Я сказала, что я – актриса драматическая, характерная, комедийная, но петь – это не мой жанр, хотя попробовать можно. Заметив мой крайне смущенный вид за собственную внешность, Александров понял меня и сказал: "Уйду, уйду! А вы, товарищи, займитесь ею, помогите".
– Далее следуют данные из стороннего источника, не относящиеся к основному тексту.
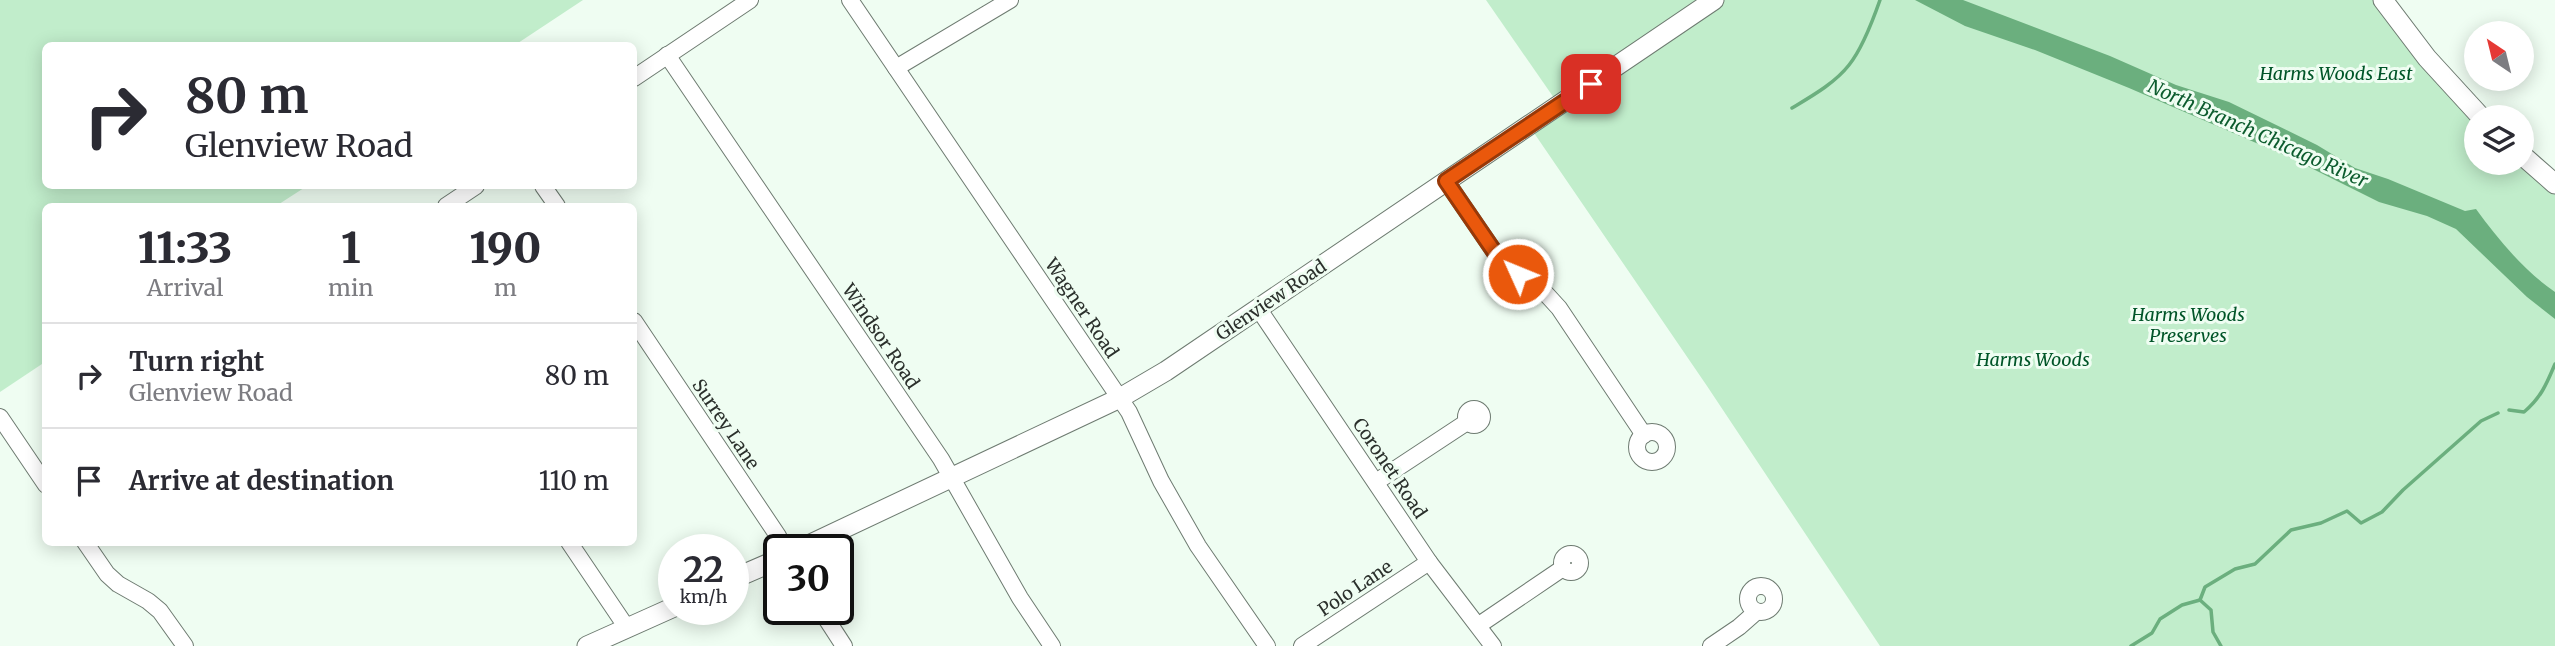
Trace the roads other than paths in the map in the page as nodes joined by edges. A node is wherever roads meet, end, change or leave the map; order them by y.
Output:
1 (750, 0) edge
2 (850, 0) edge
3 (1010, 0) edge
4 (1714, 0) edge
5 (2383, 0) edge
6 (667, 55) junction
7 (896, 68) junction
8 (637, 76) edge
9 (2470, 105) edge
10 (2534, 166) edge
11 (1446, 181) junction
12 (2555, 184) edge
13 (472, 189) edge
14 (450, 203) edge
15 (1258, 308) junction
16 (637, 325) edge
17 (1120, 398) junction
18 (0, 417) edge
19 (1467, 422) dead end
20 (1644, 435) dead end
21 (952, 478) junction
22 (42, 479) edge
23 (1376, 482) junction
24 (777, 534) edge
25 (833, 534) edge
26 (88, 546) edge
27 (572, 546) edge
28 (1429, 562) junction
29 (1563, 568) dead end
30 (1756, 612) dead end
31 (658, 614) edge
32 (830, 625) edge
33 (1479, 625) junction
34 (626, 628) junction
35 (185, 646) edge
36 (587, 646) edge
37 (844, 646) edge
38 (1052, 646) edge
39 (1267, 646) edge
40 (1302, 646) edge
41 (1493, 646) edge
42 (1711, 646) edge

1 - 6 street
2 - 7 street, Wagner Road
3 - 7 street
4 - 11 main road, Glenview Road
5 - 9 main road
6 - 8 street
6 - 21 street, Windsor Road
7 - 17 street, Wagner Road
10 - 12 main road
11 - 15 main road, Glenview Road
11 - 20 street
13 - 14 street
15 - 17 main road, Glenview Road
15 - 23 street, Coronet Road
16 - 24 street, Surrey Lane
17 - 21 main road, Glenview Road
17 - 39 street, Wagner Road
18 - 22 street
19 - 23 street
21 - 25 main road, Glenview Road
21 - 38 street, Windsor Road
23 - 28 street, Coronet Road
26 - 35 street
27 - 34 street
28 - 33 street, Coronet Road
28 - 40 street, Polo Lane
29 - 33 street
30 - 42 street
31 - 34 main road
32 - 37 street
33 - 41 street, Coronet Road
34 - 36 main road

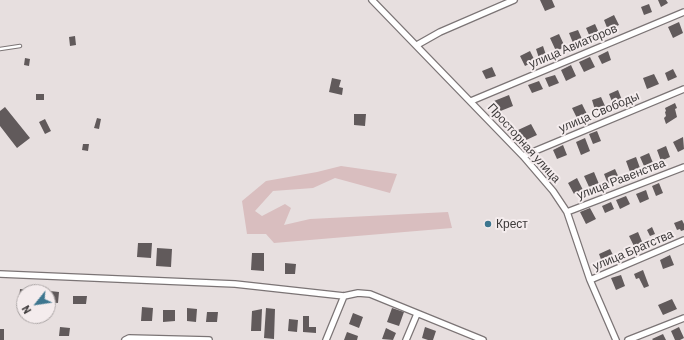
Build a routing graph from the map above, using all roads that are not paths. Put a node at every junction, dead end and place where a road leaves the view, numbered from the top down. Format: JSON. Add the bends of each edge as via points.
{"nodes":[{"id":1,"x":372,"y":0,"type":"edge"},
{"id":2,"x":514,"y":0,"type":"edge"},
{"id":3,"x":684,"y":12,"type":"edge"},
{"id":4,"x":417,"y":45,"type":"junction"},
{"id":5,"x":20,"y":46,"type":"dead end"},
{"id":6,"x":0,"y":49,"type":"edge"},
{"id":7,"x":684,"y":89,"type":"edge"},
{"id":8,"x":471,"y":101,"type":"junction"},
{"id":9,"x":523,"y":156,"type":"junction"},
{"id":10,"x":684,"y":166,"type":"edge"},
{"id":11,"x":566,"y":212,"type":"junction"},
{"id":12,"x":684,"y":240,"type":"edge"},
{"id":13,"x":0,"y":274,"type":"edge"},
{"id":14,"x":590,"y":280,"type":"junction"},
{"id":15,"x":344,"y":296,"type":"junction"},
{"id":16,"x":416,"y":314,"type":"junction"},
{"id":17,"x":684,"y":318,"type":"edge"},
{"id":18,"x":125,"y":340,"type":"edge"},
{"id":19,"x":209,"y":340,"type":"edge"},
{"id":20,"x":326,"y":340,"type":"edge"},
{"id":21,"x":406,"y":340,"type":"edge"},
{"id":22,"x":483,"y":340,"type":"edge"},
{"id":23,"x":616,"y":340,"type":"edge"},
{"id":24,"x":628,"y":340,"type":"edge"}],
"edges":[{"from":1,"to":4,"type":"street","name":"Просторная улица"},
{"from":2,"to":4,"type":"street","via":[[440,32]]},
{"from":3,"to":8,"type":"street","name":"улица Авиаторов"},
{"from":4,"to":8,"type":"street","name":"Просторная улица"},
{"from":5,"to":6,"type":"lane"},
{"from":7,"to":9,"type":"street","name":"улица Свободы"},
{"from":8,"to":9,"type":"street","name":"Просторная улица"},
{"from":9,"to":11,"type":"street","name":"Просторная улица","via":[[553,191]]},
{"from":10,"to":11,"type":"street","name":"улица Равенства"},
{"from":11,"to":14,"type":"street","name":"Просторная улица"},
{"from":12,"to":14,"type":"street","name":"улица Братства"},
{"from":13,"to":15,"type":"street","via":[[235,284]]},
{"from":14,"to":23,"type":"street","name":"Просторная улица"},
{"from":15,"to":16,"type":"street","via":[[370,294]]},
{"from":15,"to":20,"type":"street"},
{"from":16,"to":21,"type":"street"},
{"from":16,"to":22,"type":"street"},
{"from":17,"to":24,"type":"street"},
{"from":18,"to":19,"type":"street"}]}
Был еще в этой компакте старик, по фамилии Кабачок – это был очень известный то ли на Украине, то ли в Белоруссии собиратель народных песен. Песни эти он потом перекладывал на ноты, оркестровал их и очень удачно вел свой ансамбль народный песен. И вспомнила я тогда песенку белорусскую "Бывайте здоровы" на белорусском языке, все слова вспомнила. Говорю я Кабачку: "Знаете ее? Саккомпанируйте, пожалуйста". И Кабачок заиграл, не помню только на чем... чуть ли не на гуслях, а я запела, а больше – заговорила под музыку. Когда я закончила, вдруг слышу – аплодисменты мне дружные со всех стороной все встали, и улыбаются мне, и поздравляют. Кто-то сказал: "Больше ничего не надо, вот так и выпустим ее в ближайшем концерте". Я было запротестовала, но мне дружелюбно ответили: "Так надо. Вы после поймете – почему. Hе бойтесь, мы вас в обиду не дадим". И я ушла в свой барак со смятенной душою.
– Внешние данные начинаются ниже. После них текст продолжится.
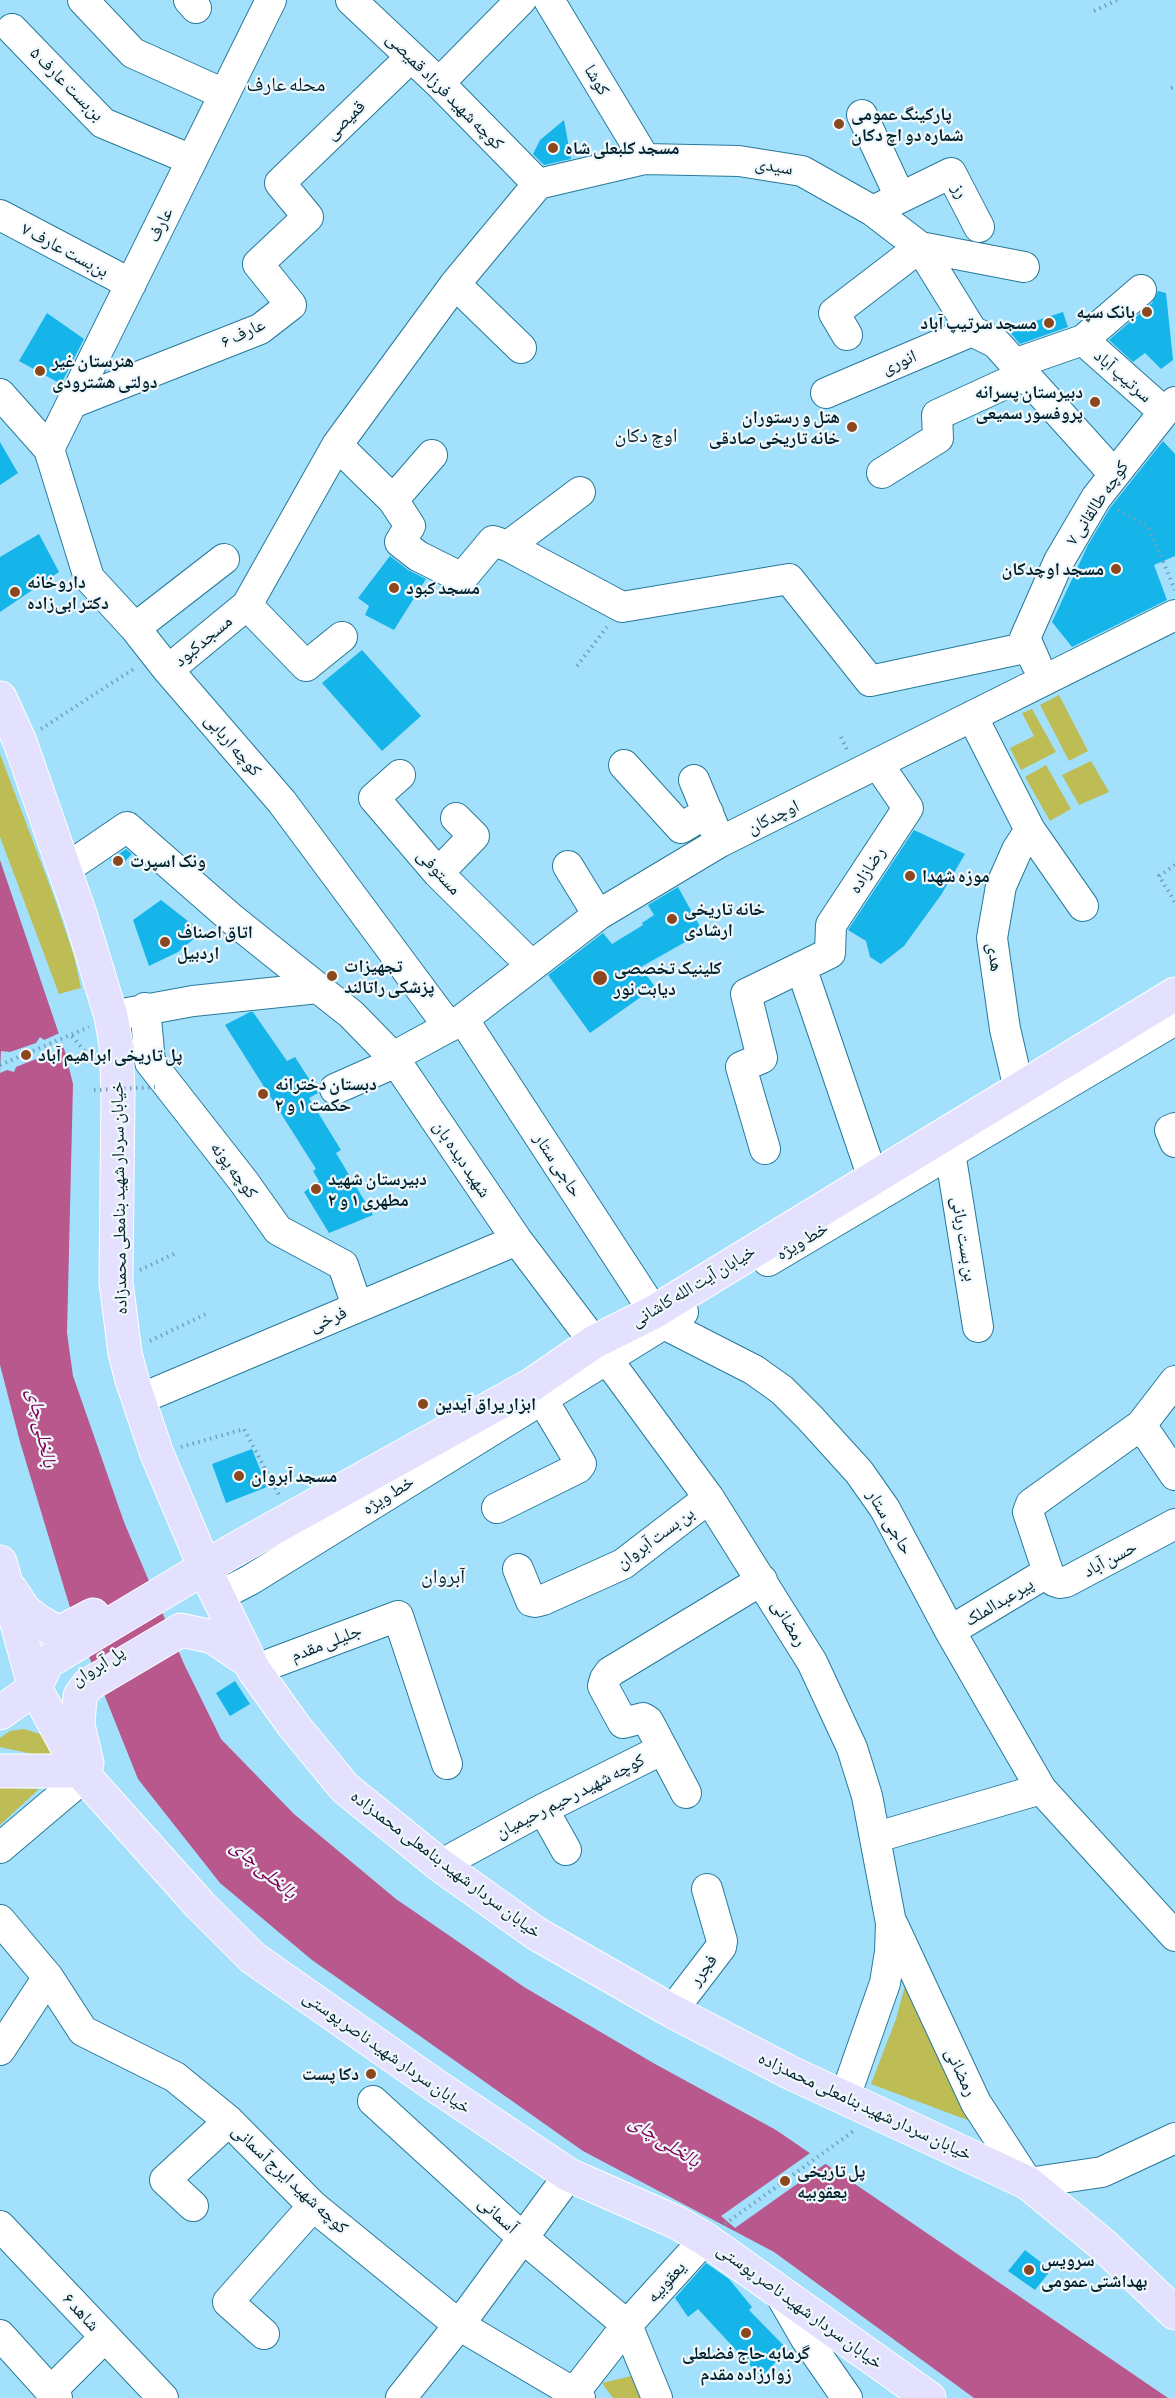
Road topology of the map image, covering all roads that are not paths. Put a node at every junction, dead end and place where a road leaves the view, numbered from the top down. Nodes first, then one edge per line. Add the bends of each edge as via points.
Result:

Ближайший концерт не заставил себя долго ждать: в воскресенье, в выходной день. Кто-то позаботился обо мне, и из каптерки (где хранятся так же и вещи умерших зэков, но еще не реализованные) мне принесли длинное шелковое платье какой-то цыганской расцветки, а так же принесли парусиновые красные сапоги 40-41 номера, ибо на мои отекшие ноги ничего не налезало. Уже вечером, уже в репетиционной комнатушке, на меня напялили весь этот наряд (больше всех около меня хлопотала Ирма Геккер) и заставили меня распустить волосы по плечам. Голову мою алой лентой увенчали. И стала я похожа то ли на цыганку-молдаванку, то ли на русскую деву времен крепостного права. Э, ладно! Главное – там, на подмостках! С большим волнением ожидала я своего выхода: решалась моя судьба!
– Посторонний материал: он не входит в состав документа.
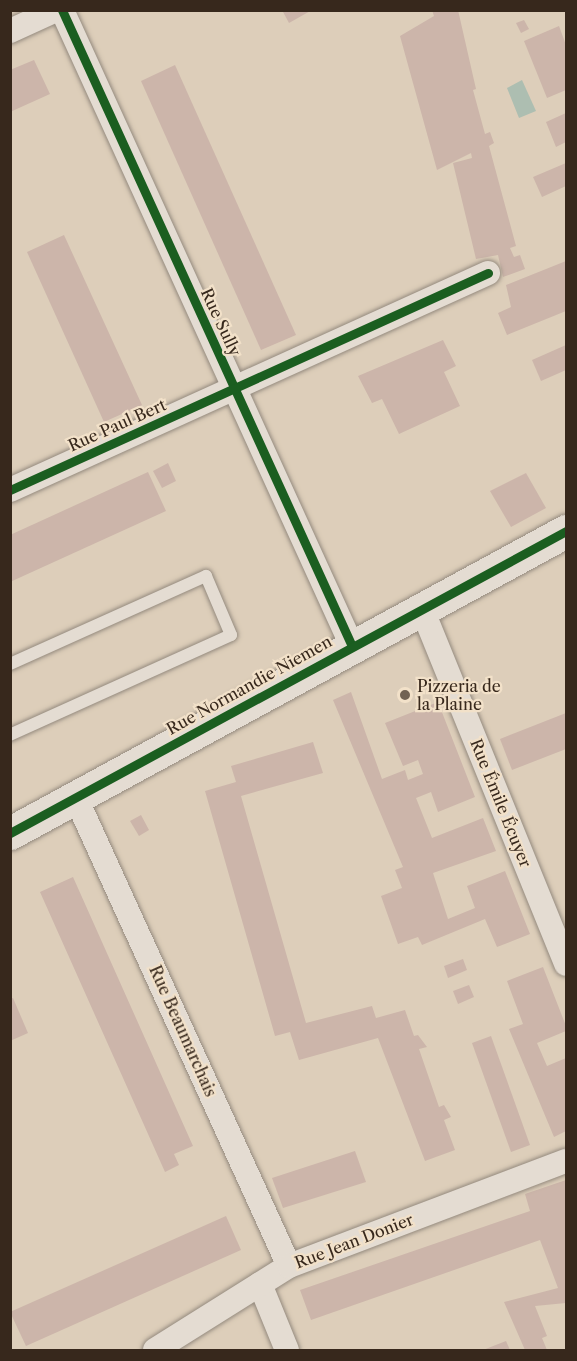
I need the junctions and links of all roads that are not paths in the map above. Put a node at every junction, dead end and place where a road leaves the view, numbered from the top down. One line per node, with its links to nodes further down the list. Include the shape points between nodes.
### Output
1 (56, 10): 3 (street)
2 (62, 10): 5 (street, Rue Sully)
3 (10, 31)
4 (488, 273): 5 (street, Rue Paul Bert)
5 (235, 388): 6 (street, Rue Paul Bert); 9 (street, Rue Sully)
6 (10, 490)
7 (567, 531): 8 (main road, Rue Normandie Niemen)
8 (422, 609): 9 (main road, Rue Normandie Niemen); 14 (street, Rue Émile Écuyer)
9 (352, 646): 12 (main road, Rue Normandie Niemen)
10 (10, 664): 11 (lane, via 206,576 231,635)
11 (10, 735)
12 (75, 796): 13 (main road, Rue Normandie Niemen); 16 (street, Rue Beaumarchais)
13 (10, 833)
14 (567, 964)
15 (567, 1161): 16 (street, Rue Jean Donier)
16 (289, 1266): 17 (street, Rue Jean Donier)
17 (261, 1284): 18 (street, Rue Jean Donier); 19 (street)
18 (155, 1350)
19 (287, 1350)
Вышла я на середину сцены. Оркестранты, милые мои, улыбаются мне, кивают, – не робей, мол! Проиграли вступление к песенке и вдруг... я вступила, не попав в тонику. Батюшки! Мой слух, мой тонкий музыкальный слух изменил мне... даже музыкальный слух деформируется от голода. Что делать? Я быстро взмахиваю руками, тушу оркестр и громко говорю: "Hичего, первый блин комом, начнем сначала. Оркестр – подтянись! Будьте же внимательнее! Hачали..." И я дирижирую оркестром. Снова вступление и снова я не попадаю в тональность. В зале послышался смех. Тогда я обращаюсь прямо к зрителям: "Hу, что мне с ними делать? – показываю на оркестрантов. – Давайте, помогите мне разбудить этот ленивый оркестр! Я хлопаю в ладоши – зал весело смеется и хлопает вместе со мною. Передний ряд сплошное начальство – тоже смеется. У всех впечатление, что так все задумано, все ждут продолжения этой кажущейся шутки. Тогда я решила продолжить игру и обращаюсь прямо к первому ряду: "А я знаю, чему вы смеетесь. Hа мне красные сапоги и я похожа на гусыню, не правда ли?" – В зале хохот. Жду, пока стихнет. Потом к оркестру: "Шутки в сторону, давайте, ребята, по серьезному". И снова полилась музыка. Вступила точно. Воодушевленная смехом, радушием зала, я уверенно развернулась и – пошла прямо на публику:

Б-ы-в-а-й-т-е з-д-о-р-о-в-ы,

Живи-те бо-га-то...

Я втолковывала всем и каждому в отдельности доброжелательные слова песенки, я говорила слова просто, правдиво, безо всякой претензии на актерство, на штампованную эстрадную выразительность. Я как бы обнимала всех в зале от переполнившего меня чувства – любви к людям, желания им добра и счастья. Песня окончилась. Что тут поднялось! Ух ты!.. крики, хлопки, еще, еще... А я стояла посреди сцены, слегка кивала головой и протянув вперед руки. Дали занавес. Оркестранты поздравляли меняли все спрашивали:

– Это вы нарочно придумали? Это нарочно?

Чуть не плача, я отвечала:

– Какой к черту нарочно! Голод тюремный слух расшатал! Разве вы не видели ведь я чуть-чуть не провалилась...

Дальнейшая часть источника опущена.